Image source: Games Workshop plc
£10,000 investment Game workshops (LSE:GAW) shares issued five years ago have a market value of £18,285. Add to this £2,307 worth of dividends and the total return is over 100%.
This is a unique comeback. I also think investors looking for stocks to buy can learn a lot from what stocks – and the underlying business – have done since 2020.
Lesson 1: pricing
Games Workshop stock may seem pricey with a price-to-earnings (P/E) ratio of around 28. That’s well above FTSE100 average, and investors would dare to bet on the further development of this multiplier in the future.
Importantly, however, in 2020, the company’s shares were trading at a similar level and since then, investors have been doing very well. The reason is that the company’s sales and profits have grown impressively since then.
Games Workshop P/E Ratio 2020-2025
Created in TradingView
Revenues more than doubled and earnings per share increased 143%. That’s why the share price has increased significantly, even though the stock was at a high level five years ago.
The lesson for investors is that a high P/E ratio does not automatically mean a stock is overvalued. If the company can grow, its stock could be a bargain even at a high earnings multiple.
Lesson 2: dividends
When it comes to dividends, it’s natural for investors to pay attention to two things. One is the long history of growing profits, and the other is the wide discrepancy between the amount the company earns and the amount it pays out.
Games Workshop has neither – its payouts have fluctuated over the past five years and it has returned almost all of its net income to shareholders. However, it was still a high dividend stock.
Games Workshop EPS vs dividend per share in 2020-2025
Created in TradingView
As of 2020, the company’s dividend totals approximately 23% of its market capitalization. And while the growth hasn’t been steady and consistent, it has been significant over time.
The lesson for investors is that dividend stocks are about more than just track records and payout ratios. The most vital thing is the quality of the business, and this is what makes Games Workshop stand out.
Perspectives
Games Workshop’s latest trading update reports mighty growth across the board. Although currency exchange rates influence the reported data, the situation is heading in the right direction.
The company does not expect a direct boost in costs as a result of the boost in the National Living Wage, but warned that suppliers may boost prices as a result. This is a potential risk in the future.

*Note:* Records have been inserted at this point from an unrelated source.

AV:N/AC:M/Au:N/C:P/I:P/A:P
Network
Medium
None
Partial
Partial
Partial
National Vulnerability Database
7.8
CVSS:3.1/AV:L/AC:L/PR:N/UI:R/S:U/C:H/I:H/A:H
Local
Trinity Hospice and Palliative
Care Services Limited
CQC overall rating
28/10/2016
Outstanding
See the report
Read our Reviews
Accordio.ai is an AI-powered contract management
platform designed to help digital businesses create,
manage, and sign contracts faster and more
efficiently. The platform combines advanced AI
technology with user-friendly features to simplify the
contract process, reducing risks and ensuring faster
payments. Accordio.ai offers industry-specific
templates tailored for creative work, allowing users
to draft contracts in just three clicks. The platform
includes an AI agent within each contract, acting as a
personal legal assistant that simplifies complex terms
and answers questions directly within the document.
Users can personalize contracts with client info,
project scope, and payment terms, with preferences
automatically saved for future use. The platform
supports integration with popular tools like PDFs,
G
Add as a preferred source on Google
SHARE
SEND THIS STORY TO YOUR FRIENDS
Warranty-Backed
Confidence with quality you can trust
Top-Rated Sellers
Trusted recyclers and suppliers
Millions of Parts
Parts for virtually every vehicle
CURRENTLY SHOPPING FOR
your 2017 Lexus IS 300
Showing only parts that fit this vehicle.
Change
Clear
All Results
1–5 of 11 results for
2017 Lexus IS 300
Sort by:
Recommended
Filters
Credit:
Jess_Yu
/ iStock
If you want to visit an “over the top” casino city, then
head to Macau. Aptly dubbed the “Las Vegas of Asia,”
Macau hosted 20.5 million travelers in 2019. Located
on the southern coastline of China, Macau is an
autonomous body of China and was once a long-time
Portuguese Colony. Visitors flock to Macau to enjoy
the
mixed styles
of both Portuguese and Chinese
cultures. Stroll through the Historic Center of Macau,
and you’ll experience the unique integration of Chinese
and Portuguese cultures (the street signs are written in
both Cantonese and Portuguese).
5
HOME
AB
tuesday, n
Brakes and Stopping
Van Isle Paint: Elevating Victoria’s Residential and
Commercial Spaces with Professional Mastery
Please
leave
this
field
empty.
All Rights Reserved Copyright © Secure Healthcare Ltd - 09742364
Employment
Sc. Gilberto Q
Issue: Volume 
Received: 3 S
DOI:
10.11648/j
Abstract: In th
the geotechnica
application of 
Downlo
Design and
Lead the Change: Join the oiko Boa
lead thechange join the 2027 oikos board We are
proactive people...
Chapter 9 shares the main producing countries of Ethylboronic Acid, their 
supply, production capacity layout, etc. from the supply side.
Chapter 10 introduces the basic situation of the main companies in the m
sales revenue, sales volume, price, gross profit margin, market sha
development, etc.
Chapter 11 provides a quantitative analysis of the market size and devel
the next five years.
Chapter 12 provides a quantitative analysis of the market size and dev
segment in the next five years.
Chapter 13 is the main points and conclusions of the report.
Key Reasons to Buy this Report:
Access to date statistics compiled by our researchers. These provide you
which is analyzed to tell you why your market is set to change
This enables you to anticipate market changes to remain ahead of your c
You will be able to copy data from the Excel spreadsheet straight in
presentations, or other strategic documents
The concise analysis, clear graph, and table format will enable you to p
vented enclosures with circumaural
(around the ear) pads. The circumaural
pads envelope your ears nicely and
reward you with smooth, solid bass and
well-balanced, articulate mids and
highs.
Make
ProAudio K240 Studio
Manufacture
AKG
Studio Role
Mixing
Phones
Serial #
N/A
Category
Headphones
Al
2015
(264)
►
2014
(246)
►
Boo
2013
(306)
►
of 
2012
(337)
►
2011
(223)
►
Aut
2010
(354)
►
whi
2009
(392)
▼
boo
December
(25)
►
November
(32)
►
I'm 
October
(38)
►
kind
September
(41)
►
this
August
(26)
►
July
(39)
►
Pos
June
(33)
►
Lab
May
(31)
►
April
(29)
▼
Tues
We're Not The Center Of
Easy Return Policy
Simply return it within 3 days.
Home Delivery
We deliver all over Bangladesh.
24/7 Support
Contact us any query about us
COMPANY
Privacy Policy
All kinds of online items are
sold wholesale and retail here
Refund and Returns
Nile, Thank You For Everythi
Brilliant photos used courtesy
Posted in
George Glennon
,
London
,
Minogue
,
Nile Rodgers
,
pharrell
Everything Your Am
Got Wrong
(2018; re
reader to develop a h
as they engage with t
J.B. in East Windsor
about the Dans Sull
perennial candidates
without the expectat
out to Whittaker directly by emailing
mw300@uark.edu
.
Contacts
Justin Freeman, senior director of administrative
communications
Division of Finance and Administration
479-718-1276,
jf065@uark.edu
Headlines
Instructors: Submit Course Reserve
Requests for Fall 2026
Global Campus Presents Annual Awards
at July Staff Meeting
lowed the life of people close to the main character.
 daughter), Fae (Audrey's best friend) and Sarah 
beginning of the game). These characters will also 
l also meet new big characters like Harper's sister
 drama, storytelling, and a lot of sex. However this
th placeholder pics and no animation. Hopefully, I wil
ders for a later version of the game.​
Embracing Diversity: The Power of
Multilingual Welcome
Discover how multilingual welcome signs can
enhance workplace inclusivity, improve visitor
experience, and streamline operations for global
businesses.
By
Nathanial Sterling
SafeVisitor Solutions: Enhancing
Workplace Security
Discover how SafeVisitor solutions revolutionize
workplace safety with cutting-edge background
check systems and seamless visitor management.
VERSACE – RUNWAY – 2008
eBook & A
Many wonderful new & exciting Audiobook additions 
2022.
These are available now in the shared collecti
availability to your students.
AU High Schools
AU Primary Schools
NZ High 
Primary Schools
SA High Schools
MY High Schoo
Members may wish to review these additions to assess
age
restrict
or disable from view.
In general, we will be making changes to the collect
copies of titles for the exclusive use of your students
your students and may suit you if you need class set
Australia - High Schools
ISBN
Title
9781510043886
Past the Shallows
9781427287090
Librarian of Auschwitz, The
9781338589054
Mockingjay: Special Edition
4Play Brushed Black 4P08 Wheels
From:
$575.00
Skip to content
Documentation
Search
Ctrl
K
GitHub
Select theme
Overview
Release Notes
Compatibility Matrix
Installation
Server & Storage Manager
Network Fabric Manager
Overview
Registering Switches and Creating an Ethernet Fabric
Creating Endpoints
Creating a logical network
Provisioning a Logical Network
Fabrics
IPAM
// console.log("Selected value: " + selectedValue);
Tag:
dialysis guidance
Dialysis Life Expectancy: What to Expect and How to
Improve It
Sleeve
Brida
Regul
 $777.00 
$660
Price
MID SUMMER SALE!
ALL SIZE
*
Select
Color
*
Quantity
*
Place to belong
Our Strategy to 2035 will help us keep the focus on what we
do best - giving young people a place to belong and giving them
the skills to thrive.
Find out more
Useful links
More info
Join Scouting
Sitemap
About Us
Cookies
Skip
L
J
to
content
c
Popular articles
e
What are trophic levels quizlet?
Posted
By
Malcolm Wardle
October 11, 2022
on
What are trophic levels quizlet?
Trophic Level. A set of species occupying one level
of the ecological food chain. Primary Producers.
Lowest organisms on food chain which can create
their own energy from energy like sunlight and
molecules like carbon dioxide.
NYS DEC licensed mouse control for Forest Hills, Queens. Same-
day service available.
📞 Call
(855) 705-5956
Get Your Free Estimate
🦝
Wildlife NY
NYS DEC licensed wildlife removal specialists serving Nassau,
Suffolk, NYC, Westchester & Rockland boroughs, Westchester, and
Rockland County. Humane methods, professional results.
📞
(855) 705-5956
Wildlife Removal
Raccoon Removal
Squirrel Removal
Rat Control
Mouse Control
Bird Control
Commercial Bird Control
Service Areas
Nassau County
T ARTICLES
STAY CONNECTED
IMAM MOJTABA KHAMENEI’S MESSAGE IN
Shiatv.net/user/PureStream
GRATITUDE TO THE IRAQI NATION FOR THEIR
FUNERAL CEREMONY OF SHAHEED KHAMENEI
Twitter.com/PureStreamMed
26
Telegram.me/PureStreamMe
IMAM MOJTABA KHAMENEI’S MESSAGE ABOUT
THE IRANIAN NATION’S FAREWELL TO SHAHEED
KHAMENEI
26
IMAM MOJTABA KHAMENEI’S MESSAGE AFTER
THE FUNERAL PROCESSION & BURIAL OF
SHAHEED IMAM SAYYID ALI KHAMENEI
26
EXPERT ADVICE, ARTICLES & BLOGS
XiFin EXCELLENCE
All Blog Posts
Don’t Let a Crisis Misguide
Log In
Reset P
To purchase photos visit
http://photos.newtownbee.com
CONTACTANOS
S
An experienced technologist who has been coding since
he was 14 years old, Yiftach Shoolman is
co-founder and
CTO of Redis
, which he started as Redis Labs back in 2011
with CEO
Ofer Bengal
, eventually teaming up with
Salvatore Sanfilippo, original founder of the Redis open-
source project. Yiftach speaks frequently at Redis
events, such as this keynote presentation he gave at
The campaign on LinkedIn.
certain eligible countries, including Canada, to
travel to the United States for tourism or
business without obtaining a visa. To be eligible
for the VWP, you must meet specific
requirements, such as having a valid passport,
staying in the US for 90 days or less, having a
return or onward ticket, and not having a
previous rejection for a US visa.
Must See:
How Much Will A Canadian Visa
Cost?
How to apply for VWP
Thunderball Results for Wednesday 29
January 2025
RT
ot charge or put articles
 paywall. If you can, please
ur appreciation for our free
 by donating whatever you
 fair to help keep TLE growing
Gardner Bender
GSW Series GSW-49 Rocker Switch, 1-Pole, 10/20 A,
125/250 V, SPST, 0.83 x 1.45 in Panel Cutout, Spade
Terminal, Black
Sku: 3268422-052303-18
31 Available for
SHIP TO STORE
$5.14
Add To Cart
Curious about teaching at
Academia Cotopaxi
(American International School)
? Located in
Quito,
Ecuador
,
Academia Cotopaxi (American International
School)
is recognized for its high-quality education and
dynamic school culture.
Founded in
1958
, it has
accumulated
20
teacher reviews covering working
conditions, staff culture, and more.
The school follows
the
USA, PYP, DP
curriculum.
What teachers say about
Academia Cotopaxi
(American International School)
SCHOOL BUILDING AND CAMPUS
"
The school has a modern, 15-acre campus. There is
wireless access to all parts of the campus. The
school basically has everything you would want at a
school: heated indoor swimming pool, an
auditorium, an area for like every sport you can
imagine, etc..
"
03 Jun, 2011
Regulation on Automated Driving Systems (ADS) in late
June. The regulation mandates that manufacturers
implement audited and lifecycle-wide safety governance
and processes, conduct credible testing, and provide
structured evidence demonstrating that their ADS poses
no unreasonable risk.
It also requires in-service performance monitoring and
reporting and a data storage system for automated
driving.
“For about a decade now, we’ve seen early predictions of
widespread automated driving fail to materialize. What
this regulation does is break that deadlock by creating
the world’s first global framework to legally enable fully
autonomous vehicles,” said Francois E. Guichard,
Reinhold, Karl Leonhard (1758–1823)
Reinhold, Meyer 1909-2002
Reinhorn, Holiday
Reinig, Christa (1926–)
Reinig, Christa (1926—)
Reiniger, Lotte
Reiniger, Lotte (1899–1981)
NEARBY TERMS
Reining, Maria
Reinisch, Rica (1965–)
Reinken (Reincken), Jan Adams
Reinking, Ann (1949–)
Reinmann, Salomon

There is also uncertainty about U.S. tariffs as the recent administration takes over at the end of this month. As a result, management has postponed issuing guidance for the next six months.
Even if costs boost, I don’t expect inflation to reach 2022-2023 levels. And seeing how Games Workshop has performed brilliantly over this period, I expect something similar if costs boost in 2025.
A model business
I have Games Workshop shares in my portfolio. And while I look at many companies from a purchasing standpoint, few companies are as mighty as this one.